If you’ve seen many of Andrea Peters’ paintings, it doesn’t take long when visiting her to realize that most are painted within sight of her home. The scraggly line of spruce and Little River Harbor that she sees from her front door appear frequently in her work, whether silhouetted at sunset or burdened with snow.
An important breakthrough in Peters’ art came a couple of years ago after she had been looking at artist Janet Fish’s signature still-life paintings of water glasses.
“Just by looking at a glass on a windowsill you could tell what kind of day it was,” she marvels. “That got me to do some in-depth searching for what I was trying to do. It opened up a whole new world. What more can you see? What more can you find? There’s a lot more out there than the obvious.”
This insight inspired Peters’ Winter Garden series, a body of work focused on the moribund beauty of plants dreaming beneath the snow and ice.
“Now it’s more than just the gardens,” Peters says. “It’s the snow itself, the way it falls, the way it clings, the way it covers everything. I like finding the color in the grayness and the deadness.”
For me,” says Peters’ daughter Christine, “she has always been a painter. Her determination, her drive, her dedication to doing it has always inspired me.” Christine Peters Hamilton, herself a fine jewelry maker, manages Gleason Fine Art (Down East, August 2005), the Boothbay Harbor art gallery that has represented her mother for fifteen years. Peters’ oils sell for anywhere between $350 for a miniature to $10,000 for a 48” x 48” painting.
“Andrea’s work has always sold steadily,” says gallerist Dennis Gleason. “It’s collected both by very sophisticated art world people and by casual art lovers who come into the gallery and respond to it.”
Painter Jamie Wyeth responded so strongly to Peters’ Maine paintings that he purchased more than a dozen. Wyeth also recommended Peters to then-MBNA CEO Charles Cawley, who bought several for the corporate collection.
Gwen Asplundh, a Boothbay Harbor summer resident, has purchased Peters’ paintings for her homes in Maine, Pennsylvania, and Florida.
“We were drawn to Andrea’s work by her uninhibited use of color in painting gardens, and scenes overlooking the sea,” says Asplundh. “She loves to put nature in all its glory onto canvas.”
While the Asplundhs own several of Peters’ paintings bursting with vibrant hydrangeas, lupines, lilies, and yarrow beneath summery clouds in too blue skies, they also own “a serene snow scene.” So does the Farnsworth Art Museum in Rockland.
“The hardest ones to sell are the winter paintings,” says Peters. “You need someone who is more sophisticated.
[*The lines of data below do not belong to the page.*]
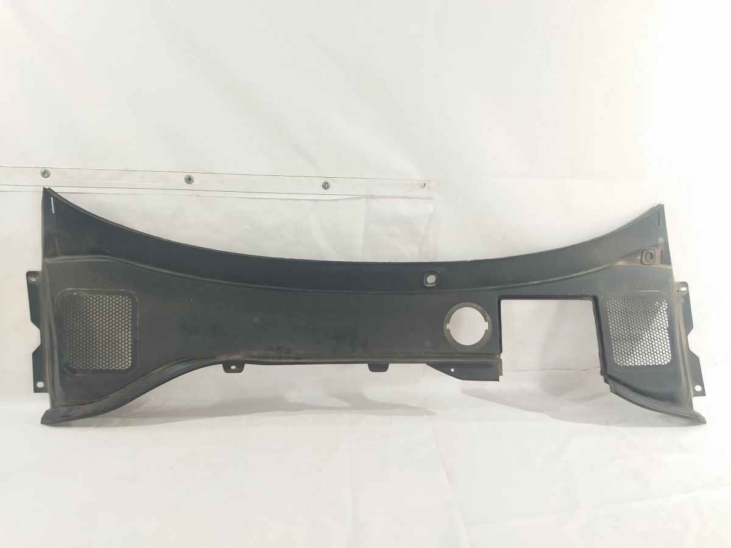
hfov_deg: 65.3
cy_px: 274
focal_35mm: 27
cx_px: 366
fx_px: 570
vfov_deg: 51.4
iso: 253
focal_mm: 4.71
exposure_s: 1/50
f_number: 1.79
Winters are so long here, people don’t want to look at it. But there’s a peace and tranquility in winter that they are missing. I think some of my best paintings are of winter.”
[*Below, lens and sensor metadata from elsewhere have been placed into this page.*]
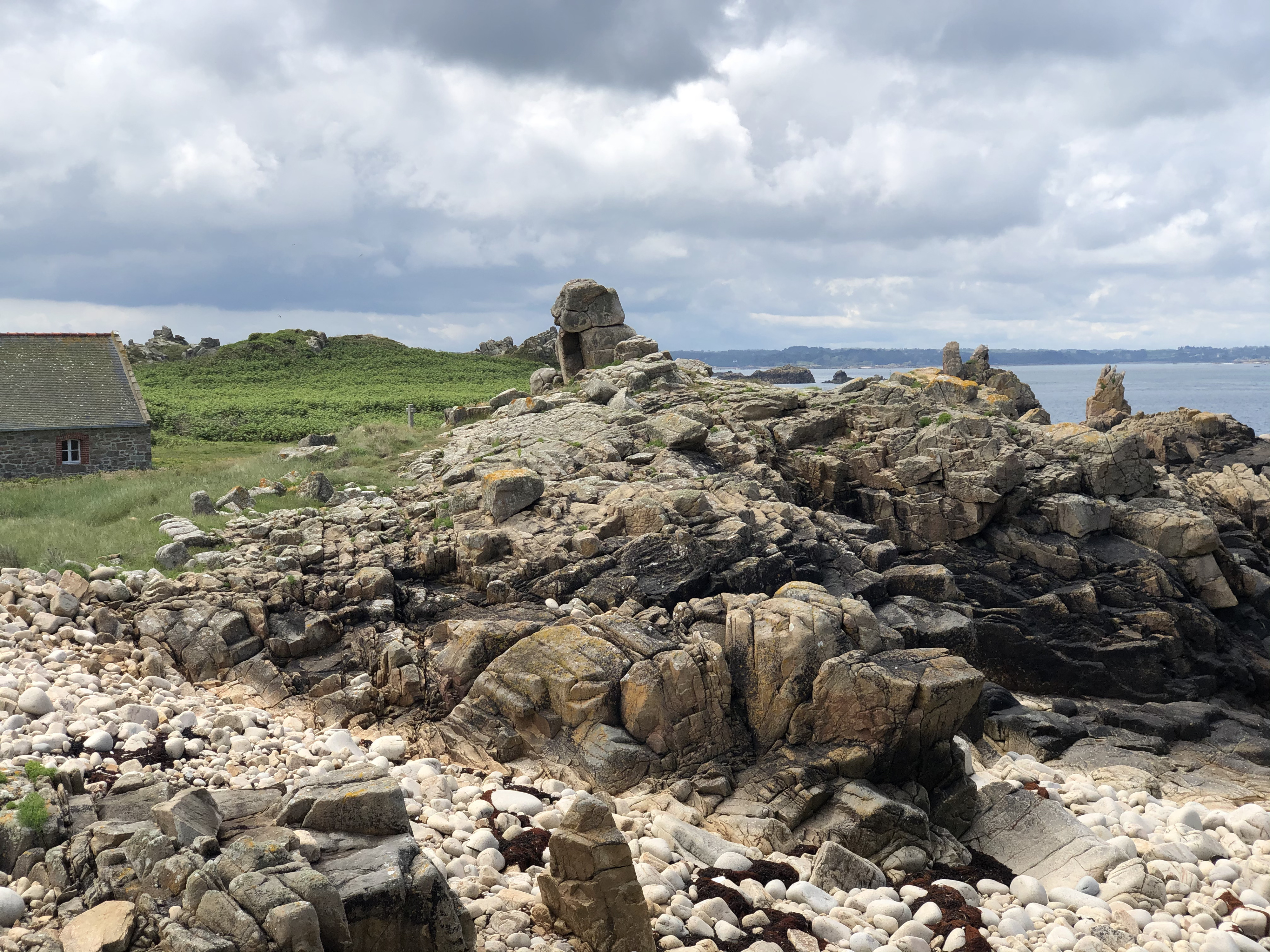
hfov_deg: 36.8
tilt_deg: -3.1
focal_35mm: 52
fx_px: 1908
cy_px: 476
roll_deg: +1.6
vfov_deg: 28.0
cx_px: 635
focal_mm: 6
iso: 16
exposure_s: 1/1297
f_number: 2.4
Andrea Peters believes in art as a refuge, an escape, an oasis of peace in a troubled world. Just so, winter in Maine is a time of withdrawal, reflection, and, ultimately, renewal.
“I feel very strongly that my work is going to continue to change,” she says as she gazes out the window at the drenched and dreary day. “There’s something brewing even now.”
When the snow is gone, perhaps she’ll paint the mud. Then the greening up, the full flower of high summer, the explosion of fall color, the dying off, the bare bones of earth.
But for the moment, the blue snows of East Boothbay seem eternal.